A bill sponsored by Assemblyman Philip Ramos (D-Central Islip) to establish the Long Island Workforce Housing program passed the Assembly (A.9881-A).
Under the legislation, when a developer makes an application to a local government to build five or more residential units in Suffolk, the local government will require them to set aside at least 10 percent of those units for affordable workforce housing – a designation that includes individuals or families at or below 130 percent of Long Island’s median income.
Ramos said the region’s high housing costs are driving young people away from Long Island. Since 1990, Nassau and Suffolk counties have experienced a 35 percent decrease in the number of 25- to 34-year-old residents. A 2006 Long Island Index survey found that more than half of this age group had recently considered leaving Long Island, with an astounding 70 percent saying they’re likely to leave within five years.
“This tumultuous demographic shift presents a serious threat to Long Island’s regional economy,” Ramos said. “Many employers who are confronted by a rapidly shrinking workforce are now having difficulty finding qualified employees.”
Since 2000, Long Island’s affordability gap has only gotten worse, as evidenced by data recently released in the 2008 Long Island Index. Median home values on Long Island more than doubled in just six years, from $213,000 in 2000 to $474,000 in 2006. But the sharp decline in home prices nationally in 2007 has had a negligible effect on Long Island, with the median closing price in December 2007 still at a whopping $425,000.
Ramos said the development of affordable housing is especially important in Suffolk County. According to the Federal Reserve Bank of New York, Brentwood has the second highest number of sub-prime loans in the state – with nearly 1,800 sub-prime loans and a 12.4 percent foreclosure rate. In Bay Shore, there are nearly 1,500 sub-prime loans and a foreclosure rate of 11.3 percent.
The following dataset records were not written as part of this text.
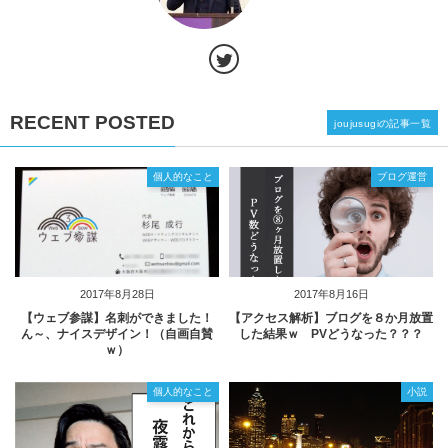
RECENT POSTED
joujusugiの記事一覧
個人的なこと
ブログ運営
2017年8月28日
2017年8月16日
【ウェブ参謀】名刺ができました！
【アクセス解析】ブログを８か月放置
ん～、ナイスデザイン！（自画自賛
した結果ｗ PVどうなった？？？
ｗ）
個人的なこと
小説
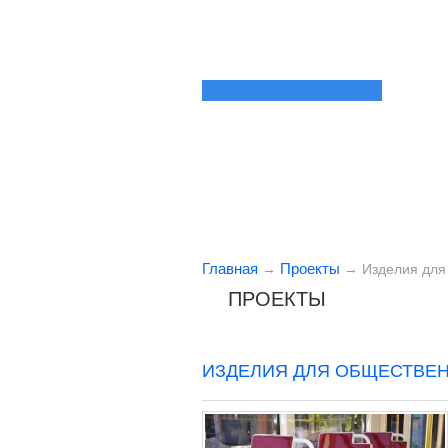
Главная
Проекты
→
→
Изделия для
ПРОЕКТЫ
ИЗДЕЛИЯ ДЛЯ ОБЩЕСТВЕ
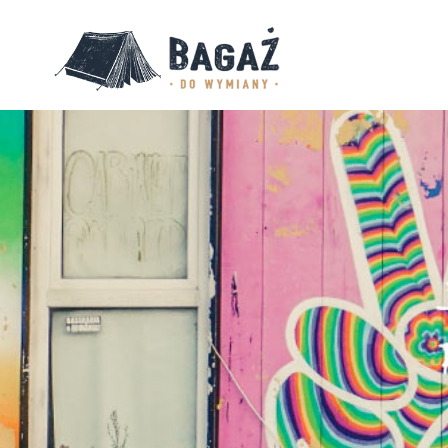
BAGAŻ
DO
WYMIANY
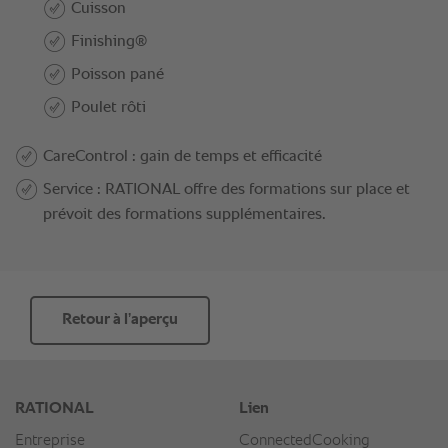
Retour à l’aperçu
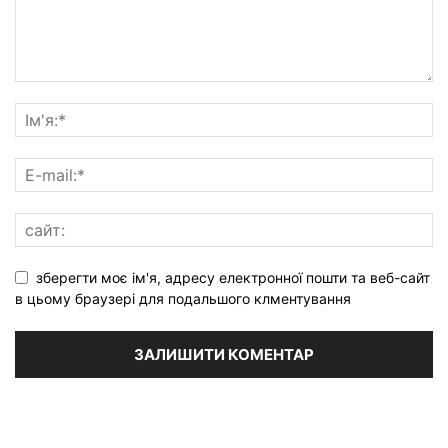
зберегти моє ім'я, адресу електронної пошти та веб-сайт
в цьому браузері для подальшого клментування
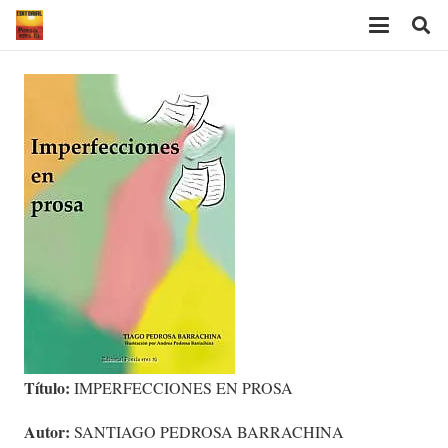
Título:
IMPERFECCIONES EN PROSA
Autor:
SANTIAGO PEDROSA BARRACHINA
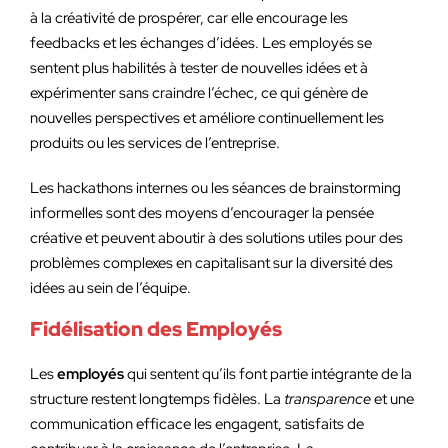
à la créativité de prospérer, car elle encourage les
feedbacks et les échanges d’idées. Les employés se
sentent plus habilités à tester de nouvelles idées et à
expérimenter sans craindre l’échec, ce qui génère de
nouvelles perspectives et améliore continuellement les
produits ou les services de l’entreprise.
Les hackathons internes ou les séances de brainstorming
informelles sont des moyens d’encourager la pensée
créative et peuvent aboutir à des solutions utiles pour des
problèmes complexes en capitalisant sur la diversité des
idées au sein de l’équipe.
Fidélisation des Employés
Les
employés
qui sentent qu’ils font partie intégrante de la
structure restent longtemps fidèles. La
transparence
et une
communication efficace les engagent, satisfaits de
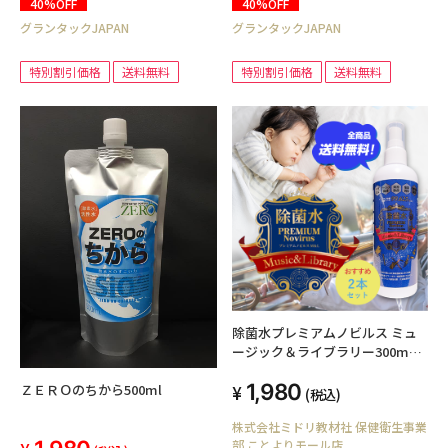
40%OFF
40%OFF
グランタックJAPAN
グランタックJAPAN
特別割引価格
送料無料
特別割引価格
送料無料
除菌水プレミアムノビルス ミュ
ージック＆ライブラリー300mL 2
本セット
1,980
ＺＥＲＯのちから500ml
(税込)
株式会社ミドリ教材社 保健衛生事業
部 ことよりモール店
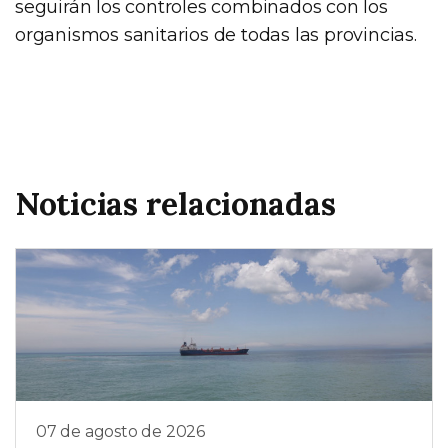
seguirán los controles combinados con los
organismos sanitarios de todas las provincias.
Noticias relacionadas
07 de agosto de 2026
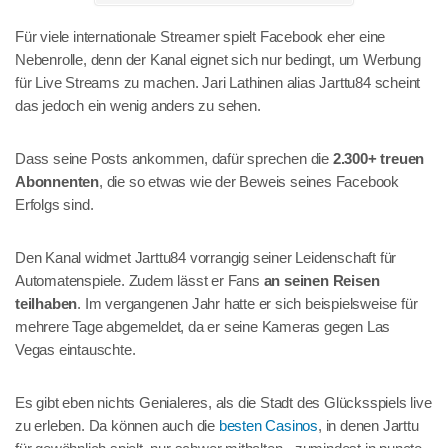
Für viele internationale Streamer spielt Facebook eher eine
Nebenrolle, denn der Kanal eignet sich nur bedingt, um Werbung
für Live Streams zu machen. Jari Lathinen alias Jarttu84 scheint
das jedoch ein wenig anders zu sehen.
Dass seine Posts ankommen, dafür sprechen die
2.300+ treuen
Abonnenten
, die so etwas wie der Beweis seines Facebook
Erfolgs sind.
Den Kanal widmet Jarttu84 vorrangig seiner Leidenschaft für
Automatenspiele. Zudem lässt er Fans
an seinen Reisen
teilhaben
. Im vergangenen Jahr hatte er sich beispielsweise für
mehrere Tage abgemeldet, da er seine Kameras gegen Las
Vegas eintauschte.
Es gibt eben nichts Genialeres, als die Stadt des Glücksspiels live
zu erleben. Da können auch die
besten Casinos
, in denen Jarttu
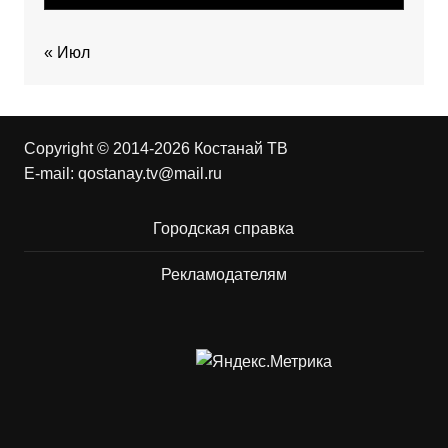
« Июл
Copyright © 2014-2026 Костанай ТВ
E-mail:
qostanay.tv@mail.ru
Городская справка
Рекламодателям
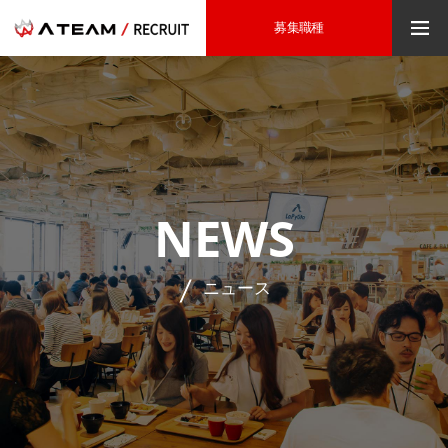
募集職種
NEWS
ニュース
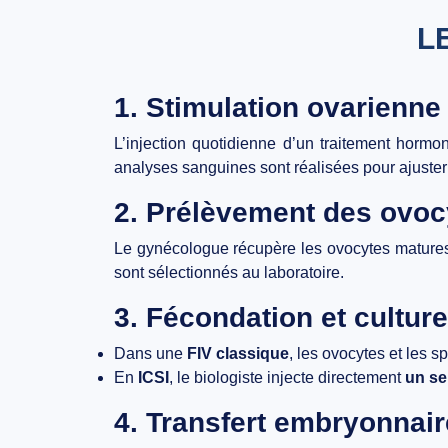
L
1. Stimulation ovarienne
L’injection quotidienne d’un
traitement hormo
analyses sanguines sont réalisées pour ajuster
2. Prélèvement des ovoc
Le gynécologue récupère les ovocytes matures à
sont sélectionnés au laboratoire.
3. Fécondation et cultu
Dans une
FIV classique
, les ovocytes et les 
En
ICSI
, le biologiste injecte directement
un se
4. Transfert embryonnair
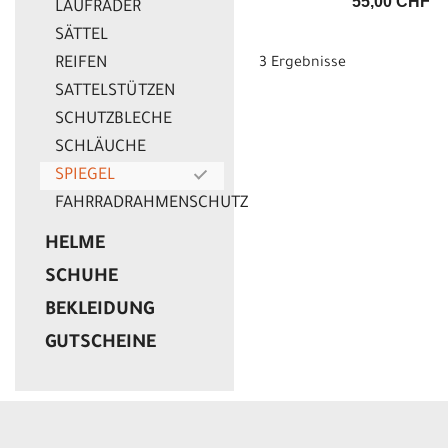
55,00 CHF
LAUFRÄDER
SÄTTEL
REIFEN
3 Ergebnisse
SATTELSTÜTZEN
SCHUTZBLECHE
SCHLÄUCHE
SPIEGEL
FAHRRADRAHMENSCHUTZ
HELME
SCHUHE
BEKLEIDUNG
GUTSCHEINE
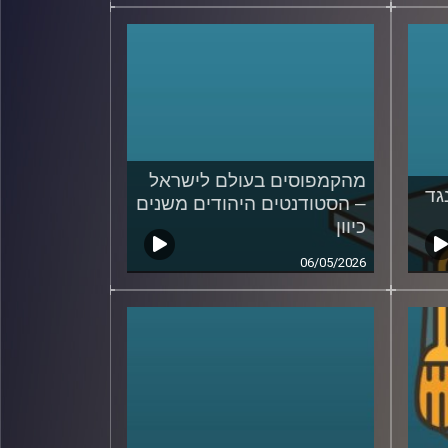
מהקמפוסים בעולם לישראל
גד
– הסטודנטים היהודים משנים
כיוון
06/05/2026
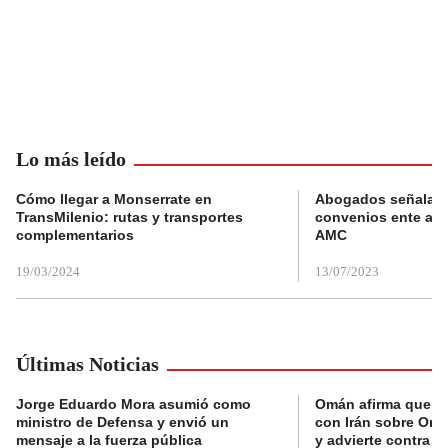
Lo más leído
Cómo llegar a Monserrate en
Abogados señalan 
TransMilenio: rutas y transportes
convenios ente alc
complementarios
AMC
19/03/2024
13/07/2023
Últimas Noticias
Jorge Eduardo Mora asumió como
Omán afirma que n
ministro de Defensa y envió un
con Irán sobre Orm
mensaje a la fuerza pública
y advierte contra a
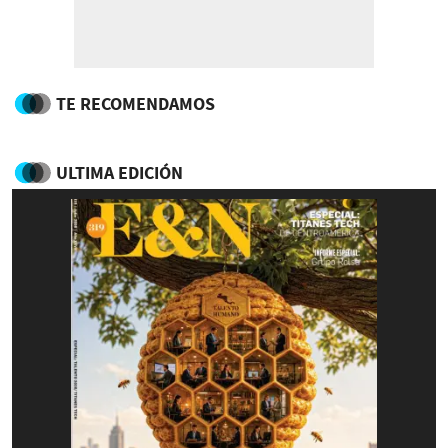
TE RECOMENDAMOS
ULTIMA EDICIÓN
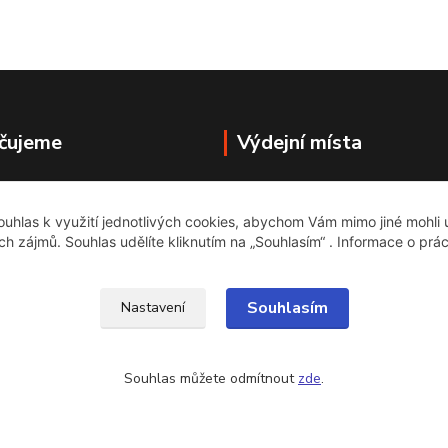
čujeme
Výdejní místa
BAZARSTOP
Husitská 55
uhlas k využití jednotlivých cookies, abychom Vám mimo jiné mohli
Praha 3 ,13000
ich zájmů. Souhlas udělíte kliknutím na „Souhlasím“ . Informace o prá
Souhlasím
Nastavení
Souhlas můžete odmítnout
zde
.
Something must be done to remedy this growing problem.
“Owning a home is a goal that is simply out of reach for many Long Islanders, particularly for young working people and those now entering the workforce,” Ramos said. “The region’s economy will continue to suffer unless meaningful actions are taken to ensure that Long Island communities remain strong – and that the economy has the workforce it needs to drive future prosperity.”